3D Interrogation Algorithms

Abstract

The interrogation of the volumetric distributions of light intensity obtained in output from the tomographic reconstruction is a crucial aspect, both for the computational cost and the accuracy. The 3D interrogation algorithms have to be optimized to handle large amount of data and, simultaneously, to exploit the more complete information on the flow structure to increase the accuracy. The computational cost reduction strategies are discussed in Sec. 2. Three complementary approaches are presented. The first approach is based on optimization of the 3D cross-correlation interrogation using a software-binning based algorithm in the predictor estimation (UNINA, DLR(C) and LAVIS), optimization of the data treatment to reduce redundant calculation in case of overlapping windows (UNINA), and sparse-aided algorithms (UNINA, UNIMO). The second approach consists in the data reduction from 3D to 2D summing neighbouring planes of the reconstructed volumes (DLR(C) and IOT). The third strategy is based on advanced parallelization on GPUs (IOT, LAVIS), or using OpenMP-based software (IOT, DLR(C), UNINA, PPRIME). The Integration of the interrogation algorithms in the “DaVis” commercial software is performed by LAVIS. The strategies to increase the accuracy and reliability of the interrogation algorithms are discussed in Sec. 3. A theoretical study of the modulation transfer function of the cross-correlation algorithm and of the negative effects due to poor discretization of weighting windows in the cross-correlation step (UNINA) is reported. The possibility to calculate the full velocity gradient opens the field to new adaptive PIV strategies based on properly shaped weighting windows (TUD).

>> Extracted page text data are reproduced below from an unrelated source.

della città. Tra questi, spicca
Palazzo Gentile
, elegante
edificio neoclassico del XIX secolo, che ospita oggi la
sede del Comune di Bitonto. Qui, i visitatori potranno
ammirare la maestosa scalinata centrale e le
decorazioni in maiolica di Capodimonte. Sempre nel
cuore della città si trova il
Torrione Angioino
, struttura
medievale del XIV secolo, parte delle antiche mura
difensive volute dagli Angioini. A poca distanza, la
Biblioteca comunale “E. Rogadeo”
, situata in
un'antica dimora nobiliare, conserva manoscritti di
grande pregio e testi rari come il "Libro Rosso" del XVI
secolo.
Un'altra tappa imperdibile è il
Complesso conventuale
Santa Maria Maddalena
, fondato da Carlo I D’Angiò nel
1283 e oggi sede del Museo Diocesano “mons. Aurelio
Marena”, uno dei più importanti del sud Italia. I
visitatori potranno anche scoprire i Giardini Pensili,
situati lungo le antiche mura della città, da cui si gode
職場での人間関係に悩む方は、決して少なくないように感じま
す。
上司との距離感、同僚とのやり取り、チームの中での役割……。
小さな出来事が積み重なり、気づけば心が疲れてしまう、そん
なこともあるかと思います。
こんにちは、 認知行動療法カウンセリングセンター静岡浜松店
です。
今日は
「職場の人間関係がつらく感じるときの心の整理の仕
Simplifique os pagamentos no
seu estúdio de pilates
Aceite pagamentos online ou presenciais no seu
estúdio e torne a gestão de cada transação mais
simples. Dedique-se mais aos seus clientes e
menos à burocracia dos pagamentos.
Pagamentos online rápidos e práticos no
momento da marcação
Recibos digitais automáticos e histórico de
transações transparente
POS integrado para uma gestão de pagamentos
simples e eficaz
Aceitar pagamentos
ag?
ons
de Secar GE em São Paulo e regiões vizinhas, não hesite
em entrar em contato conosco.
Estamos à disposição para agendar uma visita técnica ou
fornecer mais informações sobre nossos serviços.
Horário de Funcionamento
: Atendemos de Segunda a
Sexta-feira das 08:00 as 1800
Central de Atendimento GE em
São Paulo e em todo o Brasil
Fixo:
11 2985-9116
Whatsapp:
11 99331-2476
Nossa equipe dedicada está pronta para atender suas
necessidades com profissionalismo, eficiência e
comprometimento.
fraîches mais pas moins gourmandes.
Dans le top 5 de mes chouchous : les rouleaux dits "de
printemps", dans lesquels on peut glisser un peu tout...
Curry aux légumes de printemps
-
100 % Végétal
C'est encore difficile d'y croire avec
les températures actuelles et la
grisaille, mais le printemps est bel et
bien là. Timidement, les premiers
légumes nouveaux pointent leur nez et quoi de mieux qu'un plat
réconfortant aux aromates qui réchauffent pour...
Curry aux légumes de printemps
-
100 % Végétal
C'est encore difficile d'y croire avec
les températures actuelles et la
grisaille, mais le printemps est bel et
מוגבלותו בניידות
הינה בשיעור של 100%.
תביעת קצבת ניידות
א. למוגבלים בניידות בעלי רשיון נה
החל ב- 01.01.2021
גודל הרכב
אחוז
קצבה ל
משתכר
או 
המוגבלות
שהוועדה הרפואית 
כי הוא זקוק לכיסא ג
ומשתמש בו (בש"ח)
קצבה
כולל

A great margin of improvement of 3D PIV is provided by time-resolved imaging. This aspect is discussed in Sec. 4. In particular, a solution to increase the measurement accuracy using properly composed correlation maps from multiple exposures is presented (TUD). Furthermore, the tracking of the particles over time can be used to measure the Lagrangian acceleration (TUD). Finally, an alternative approach based on optical flow methods (PPRIME) is provided in Sec. 5.